What you should do - Review the material line by line. Identify and copy every line that contains the string "pixel".

Dataset -
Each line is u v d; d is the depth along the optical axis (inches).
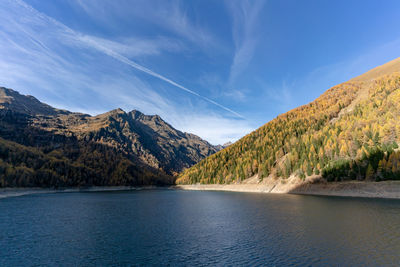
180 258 1053.2
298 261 952.9
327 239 1256.8
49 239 1409.9
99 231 1615.4
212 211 2566.4
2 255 1122.7
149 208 2945.4
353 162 3996.1
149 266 962.1
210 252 1127.0
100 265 981.8
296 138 7032.5
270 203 3112.7
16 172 6131.9
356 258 960.9
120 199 4480.8
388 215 1884.8
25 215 2364.7
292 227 1589.6
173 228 1692.9
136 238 1417.3
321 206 2559.1
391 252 1019.9
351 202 2805.1
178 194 6117.1
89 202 3836.1
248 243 1253.1
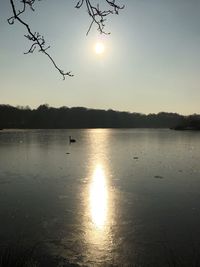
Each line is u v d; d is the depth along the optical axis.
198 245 11.05
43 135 92.62
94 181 21.39
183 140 70.12
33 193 17.98
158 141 66.69
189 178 22.42
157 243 11.31
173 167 27.91
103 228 12.70
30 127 154.62
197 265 9.41
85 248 11.02
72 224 13.12
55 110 163.50
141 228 12.65
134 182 21.09
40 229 12.54
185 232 12.19
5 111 151.62
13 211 14.67
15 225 12.95
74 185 20.12
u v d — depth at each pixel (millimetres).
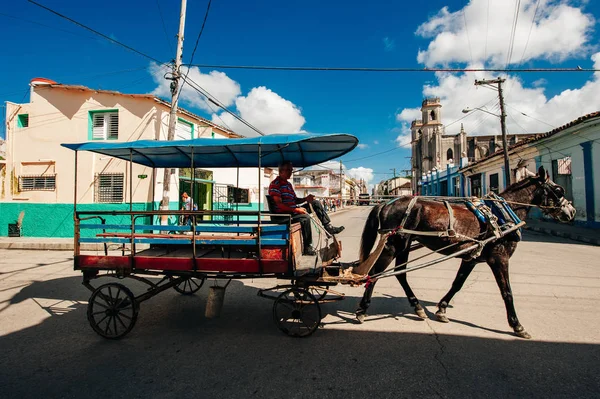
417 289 5781
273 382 2932
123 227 4414
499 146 46750
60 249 10820
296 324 4023
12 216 13062
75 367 3242
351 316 4562
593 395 2703
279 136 4117
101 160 12461
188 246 5566
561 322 4203
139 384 2928
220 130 16016
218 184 15430
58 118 12898
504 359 3297
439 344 3652
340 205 43188
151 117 12180
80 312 4852
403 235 4379
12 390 2844
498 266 4066
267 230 4027
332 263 4676
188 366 3238
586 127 13602
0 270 7586
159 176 12148
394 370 3113
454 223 4246
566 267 7152
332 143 4758
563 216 4531
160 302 5312
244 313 4758
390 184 80875
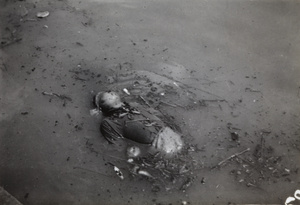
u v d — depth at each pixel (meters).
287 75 4.44
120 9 4.92
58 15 4.82
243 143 3.97
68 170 3.78
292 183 3.79
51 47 4.54
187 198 3.70
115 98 3.99
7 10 4.85
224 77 4.39
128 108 3.99
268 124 4.10
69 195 3.67
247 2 5.04
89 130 3.98
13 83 4.27
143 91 4.24
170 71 4.41
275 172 3.84
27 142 3.92
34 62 4.42
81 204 3.64
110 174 3.76
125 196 3.68
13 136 3.95
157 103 4.15
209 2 5.04
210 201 3.69
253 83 4.36
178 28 4.78
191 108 4.14
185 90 4.27
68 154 3.86
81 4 4.94
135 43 4.62
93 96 4.20
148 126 3.84
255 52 4.61
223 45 4.65
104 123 3.92
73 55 4.49
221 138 3.99
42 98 4.18
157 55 4.53
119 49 4.56
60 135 3.95
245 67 4.48
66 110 4.10
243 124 4.09
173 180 3.76
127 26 4.77
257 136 4.02
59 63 4.42
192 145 3.93
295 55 4.61
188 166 3.82
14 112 4.08
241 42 4.69
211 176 3.79
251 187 3.76
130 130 3.84
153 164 3.80
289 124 4.11
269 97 4.27
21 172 3.77
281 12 4.98
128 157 3.83
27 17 4.79
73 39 4.62
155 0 5.02
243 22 4.88
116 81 4.31
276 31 4.81
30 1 4.93
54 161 3.82
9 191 3.68
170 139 3.83
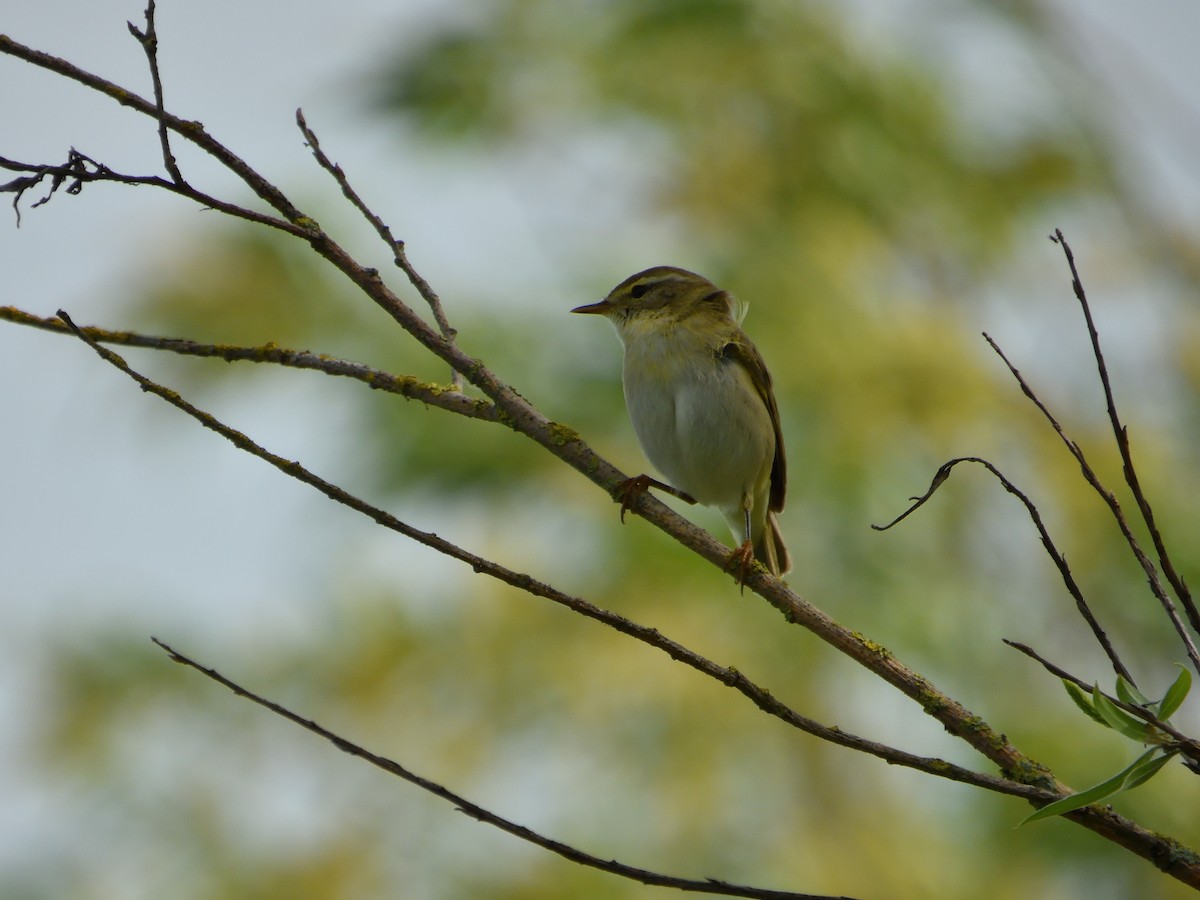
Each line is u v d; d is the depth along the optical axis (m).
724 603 11.13
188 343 6.98
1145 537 11.09
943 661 10.92
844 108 12.41
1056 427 4.98
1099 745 10.51
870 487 11.23
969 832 10.77
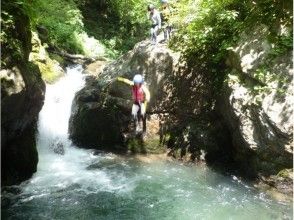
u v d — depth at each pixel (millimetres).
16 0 6141
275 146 6496
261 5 7199
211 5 8070
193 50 8711
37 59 10711
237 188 7105
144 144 8852
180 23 9312
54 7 14625
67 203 6406
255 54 6844
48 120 9219
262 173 6965
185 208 6371
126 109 8898
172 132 8766
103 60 13914
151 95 8852
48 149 8789
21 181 6957
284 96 6266
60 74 11156
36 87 6551
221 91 7930
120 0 18938
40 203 6336
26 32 6598
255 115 6719
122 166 8125
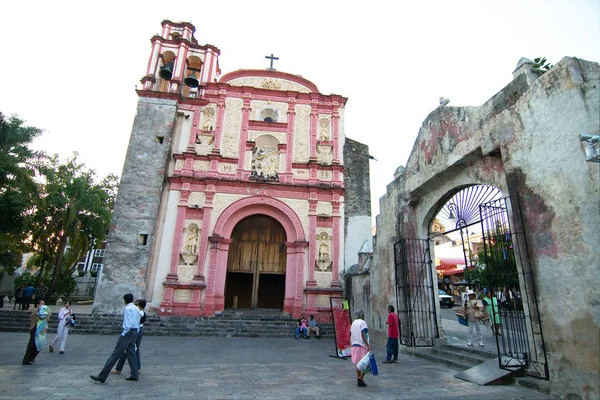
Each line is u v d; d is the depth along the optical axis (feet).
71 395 19.36
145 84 67.82
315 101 71.15
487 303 36.76
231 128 67.26
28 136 68.28
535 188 22.94
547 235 21.85
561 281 20.74
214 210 61.21
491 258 26.25
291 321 55.57
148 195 59.21
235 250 62.85
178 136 65.57
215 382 23.40
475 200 31.07
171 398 19.39
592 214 19.22
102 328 49.06
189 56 74.13
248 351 38.17
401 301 37.99
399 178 41.52
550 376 20.86
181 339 46.47
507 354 24.48
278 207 62.90
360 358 22.99
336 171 66.49
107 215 97.81
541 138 22.85
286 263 61.57
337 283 59.57
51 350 33.35
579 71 21.36
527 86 25.41
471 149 29.45
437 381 24.34
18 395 19.07
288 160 66.08
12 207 61.82
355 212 65.05
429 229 38.11
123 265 55.26
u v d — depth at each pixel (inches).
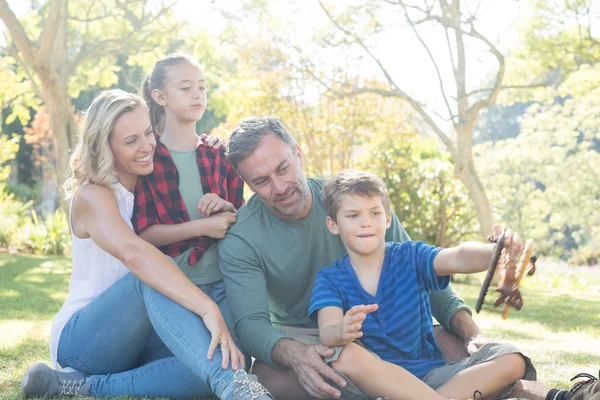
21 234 563.8
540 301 321.4
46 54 427.5
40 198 1043.3
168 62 140.8
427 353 108.7
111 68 567.5
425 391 95.1
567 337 197.6
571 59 494.9
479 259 98.2
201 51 533.3
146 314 108.9
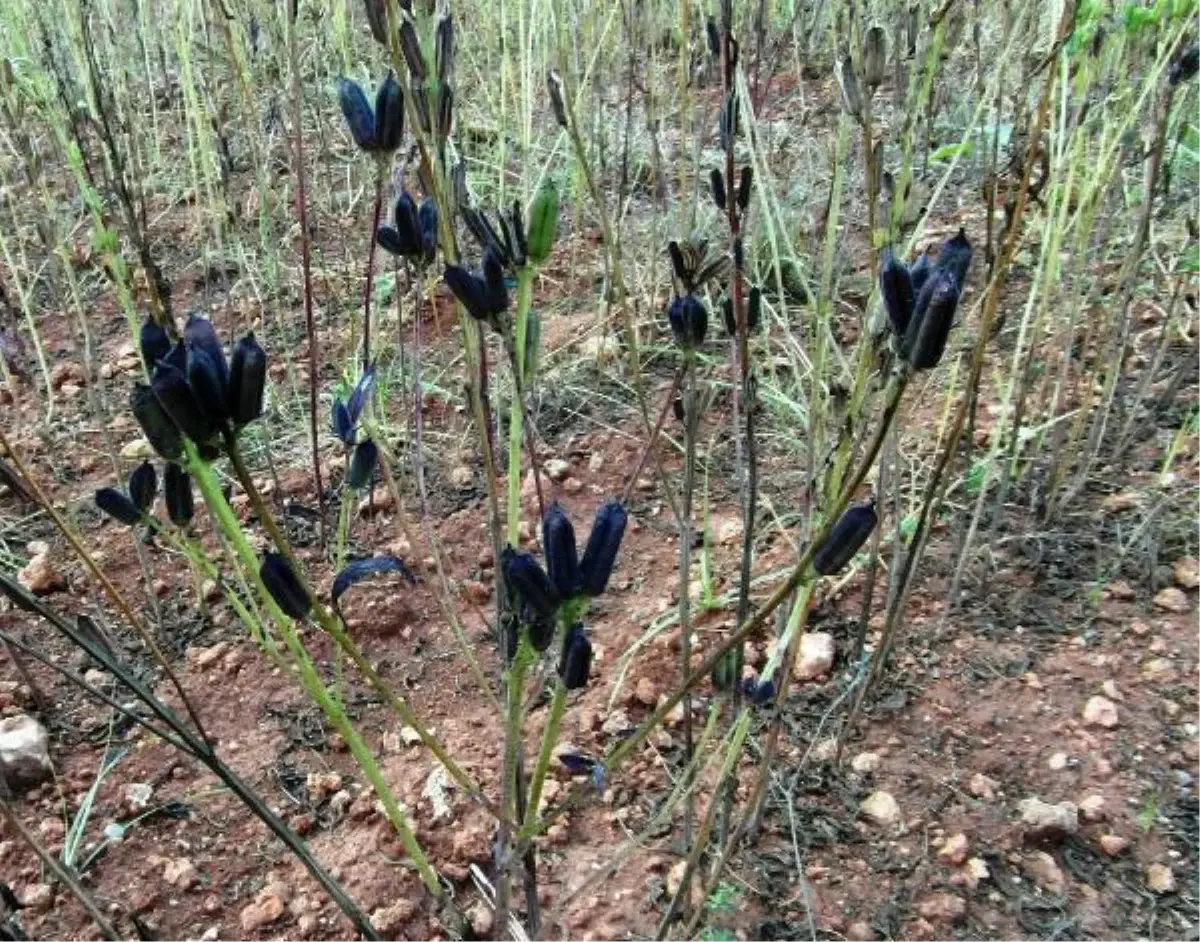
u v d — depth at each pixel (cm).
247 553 93
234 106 357
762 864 160
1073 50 210
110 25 325
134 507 110
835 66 167
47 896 159
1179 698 180
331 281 305
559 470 242
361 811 171
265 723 188
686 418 132
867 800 168
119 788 176
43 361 256
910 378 82
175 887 162
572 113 136
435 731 185
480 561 220
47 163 349
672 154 324
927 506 143
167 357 85
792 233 288
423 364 274
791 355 228
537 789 105
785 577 204
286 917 157
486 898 150
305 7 314
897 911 154
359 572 99
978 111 201
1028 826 161
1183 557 205
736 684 134
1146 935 149
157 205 355
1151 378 224
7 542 226
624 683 189
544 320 293
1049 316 253
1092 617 197
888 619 166
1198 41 195
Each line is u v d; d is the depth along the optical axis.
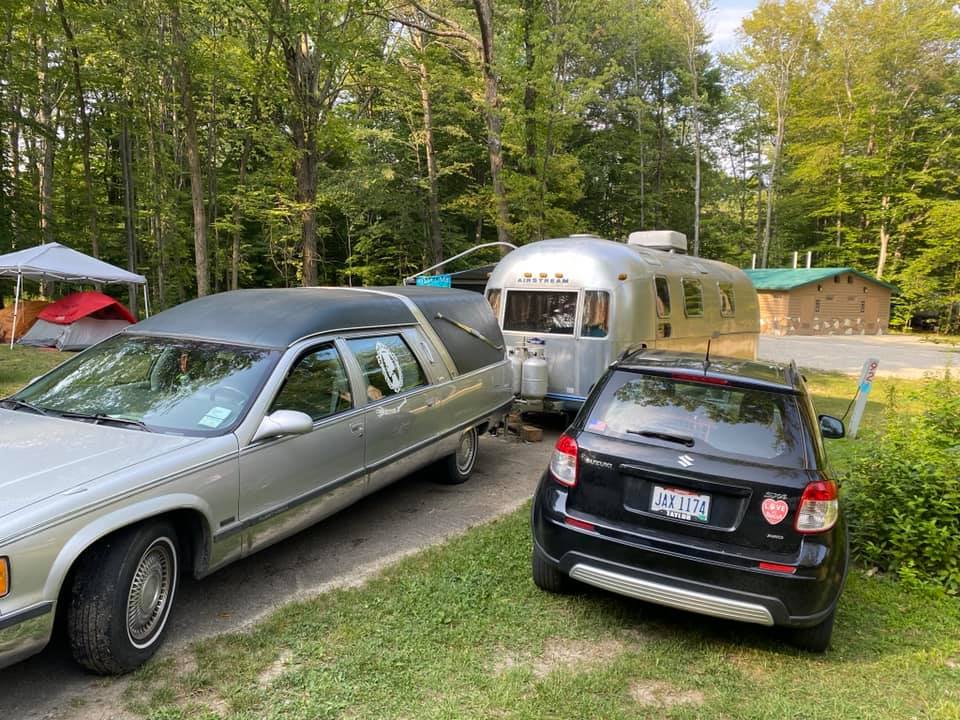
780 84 37.44
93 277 15.29
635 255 8.66
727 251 40.69
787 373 3.87
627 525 3.35
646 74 35.75
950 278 32.78
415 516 5.13
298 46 14.95
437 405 5.31
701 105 34.31
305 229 16.00
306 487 3.87
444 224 28.05
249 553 3.57
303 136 15.80
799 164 39.69
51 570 2.50
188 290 28.27
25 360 12.28
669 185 38.41
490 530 4.72
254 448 3.48
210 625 3.35
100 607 2.72
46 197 23.80
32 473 2.81
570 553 3.46
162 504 2.93
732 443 3.32
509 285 8.88
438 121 25.66
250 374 3.76
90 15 15.39
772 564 3.05
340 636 3.25
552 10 17.67
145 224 24.84
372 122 22.73
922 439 4.96
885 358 19.88
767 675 3.11
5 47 17.91
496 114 17.48
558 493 3.59
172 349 4.03
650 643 3.36
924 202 33.75
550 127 17.89
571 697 2.83
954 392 6.06
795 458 3.21
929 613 3.80
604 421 3.65
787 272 32.31
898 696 2.94
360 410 4.36
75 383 3.90
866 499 4.59
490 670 3.04
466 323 6.15
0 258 15.05
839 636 3.53
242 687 2.80
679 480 3.24
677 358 4.14
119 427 3.40
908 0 34.00
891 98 34.97
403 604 3.58
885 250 36.75
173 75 16.17
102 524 2.68
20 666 2.91
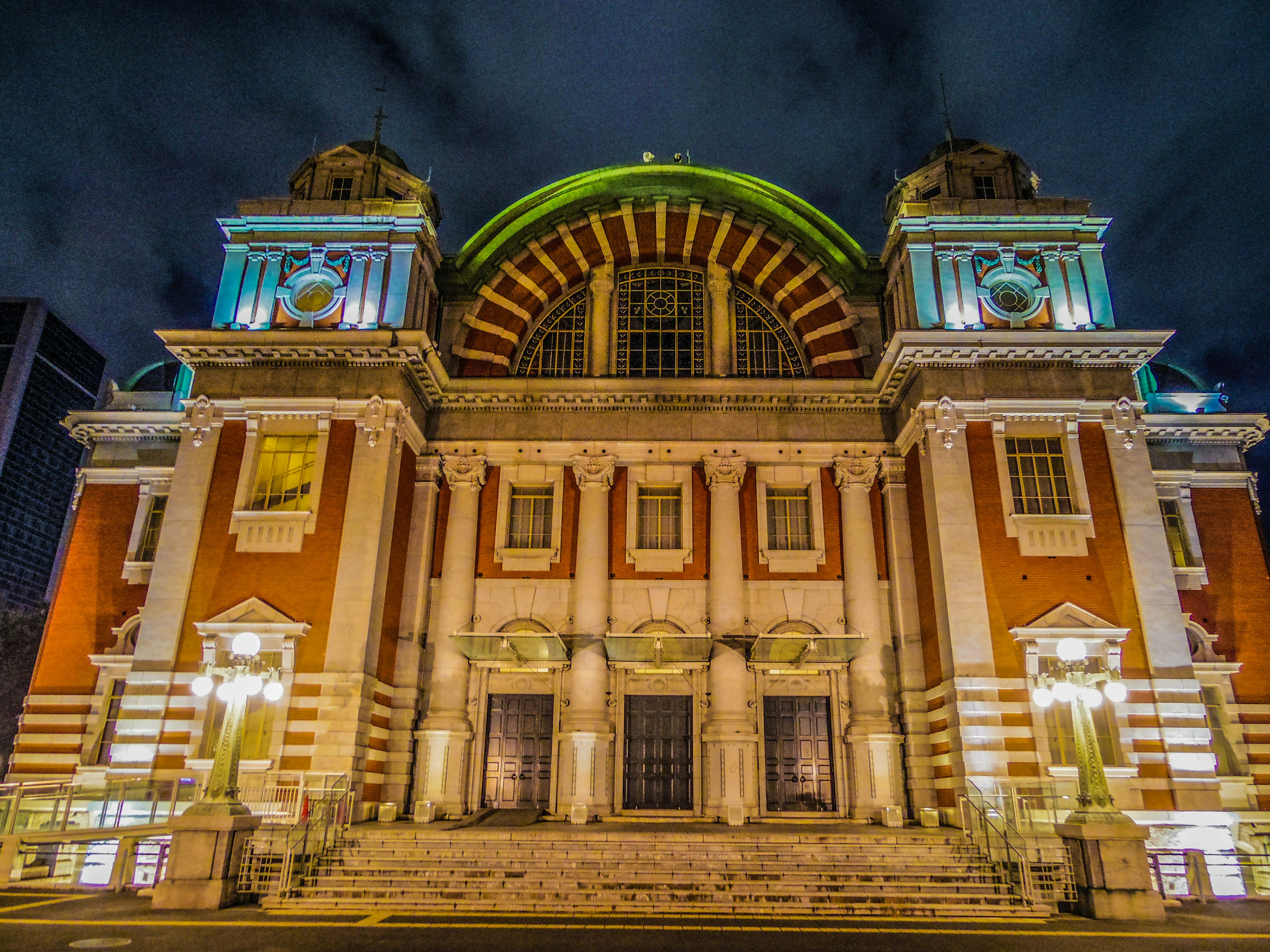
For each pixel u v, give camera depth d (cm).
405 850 1797
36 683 2552
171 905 1509
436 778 2338
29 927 1337
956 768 2117
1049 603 2219
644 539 2647
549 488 2702
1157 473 2669
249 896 1598
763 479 2666
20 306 9225
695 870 1714
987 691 2131
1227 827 2022
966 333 2389
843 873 1703
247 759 2119
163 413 2769
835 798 2394
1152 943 1305
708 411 2702
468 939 1284
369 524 2305
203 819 1560
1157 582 2230
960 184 2728
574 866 1730
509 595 2566
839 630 2520
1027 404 2369
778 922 1471
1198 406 2889
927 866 1745
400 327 2506
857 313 2844
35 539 8812
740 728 2386
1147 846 1975
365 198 2716
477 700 2486
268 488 2409
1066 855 1639
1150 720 2122
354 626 2217
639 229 2959
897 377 2519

Your response -
u v d — depth at each pixel (millimetres).
u v d — depth at each pixel (meters).
u v d — depth at each pixel (millimetres).
u v d — depth at each pixel (inches).
u v d — depth at each pixel (cm).
For each pixel u v, give camera depth d (cm).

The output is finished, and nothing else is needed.